The public university in Arizona confronted the steep challenge of squelching infection threats on multiple campuses in the Phoenix area as it delivered a mix of face-to-face and online instruction to 74,000 students. What’s more, the virus surged across Arizona during the summer and made the state one of the nation’s most worrisome hot spots.
Yet Gettysburg’s opening crumbled, while Arizona State’s held up.
The college sent more than half its students home this month after infections were found to be spreading at an alarming rate. The university, meanwhile, kept its teaching and housing plans intact while it conducted tens of thousands of coronavirus tests on students and employees since Aug. 1. Arizona State reported 355 active cases among students as of last week, and just 96 of those lived in campus housing.
Arizona State President Michael M. Crow is cautiously optimistic about the fall term. But he knows the virus isn’t going to vanish any time soon.
“We’re operating under the assumption that covid is a permanent partner to the human ecosystem that we have to manage for the foreseeable future,” Crow said. “And we’re operating under that very, very daunting notion because it affects so many things that we do.”

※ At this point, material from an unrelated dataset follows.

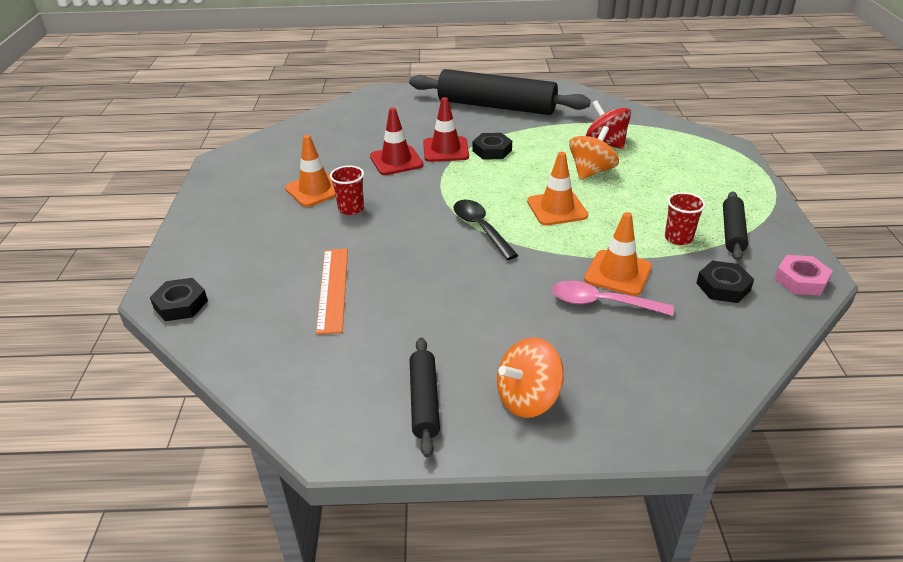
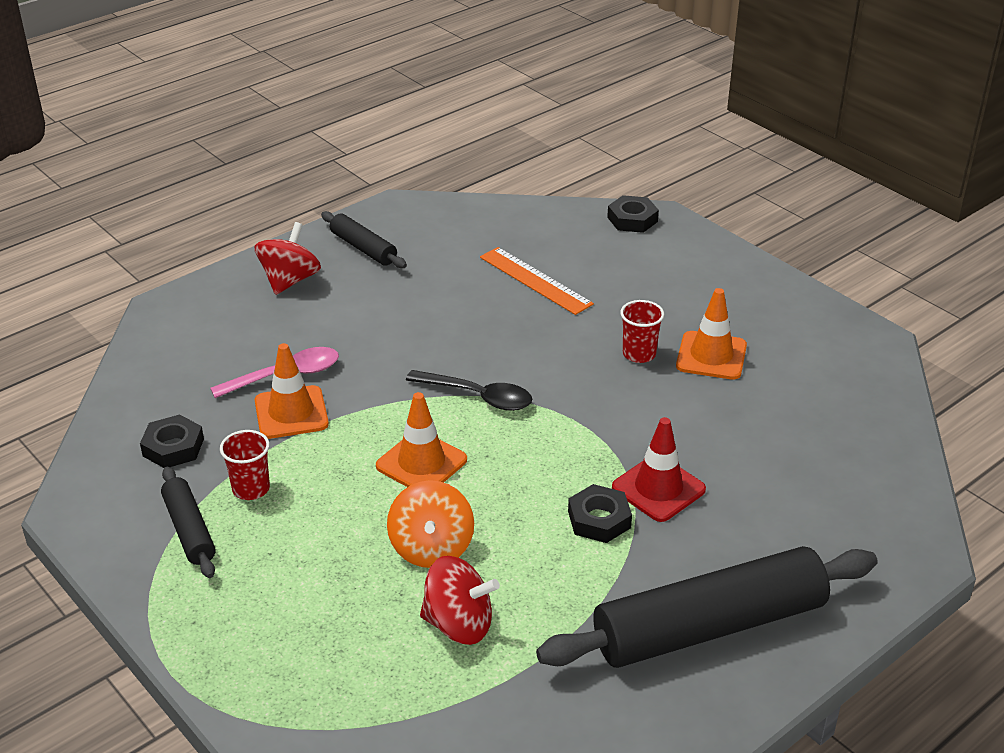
camera: 140 degrees right, 0 degrees up
red traffic cone [370,108,423,175] -> none
orange spinning top [497,337,564,418] -> red spinning top [254,222,321,295]
pink nut [775,255,833,296] -> none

The reopening of colleges amid a deadly pandemic has brought upheaval and uncertainty to campuses from coast to coast, with a staggering academic and emotional toll for students. But the chaos is not uniform.
Variations in testing protocols, campus locations and student housing patterns from school to school can play a huge role in success or failure. So do school culture, state politics and luck. Pauses and delays of in-person teaching can shape the outcome. Geography is critical: The pandemic waxes in some regions as it wanes in others.
A degree of stability, perhaps tenuous, has taken hold at many schools that brought students to campus. It is a remarkable turn after the spring crisis that forced students nationwide to evacuate and professors to pivot practically overnight from classrooms to remote instruction. Leaders of these schools say they are gaining confidence they can keep campuses on track with research, teaching and learning. Students are settling into the strangeness.
Sarah O’Brien, 21, is one of 1,800 undergraduates who came to Worcester, Mass., for the fall term at the private Clark University. She and her peers are tested every three days with nasal swabs, and so far there have been no outbreaks. People wear masks everywhere on campus, she said. In one of her classes, half of the students are seated in person on a given day and half are connected online. The next time, the groups switch. Taking turns helps maintain adequate physical distance.
“Some of my professors will joke that class is the safest place to be,” O’Brien said. It’s far from optimal, but it beats the alternative. “I think I’d go crazy if I was at home,” said the senior from Milford, Conn.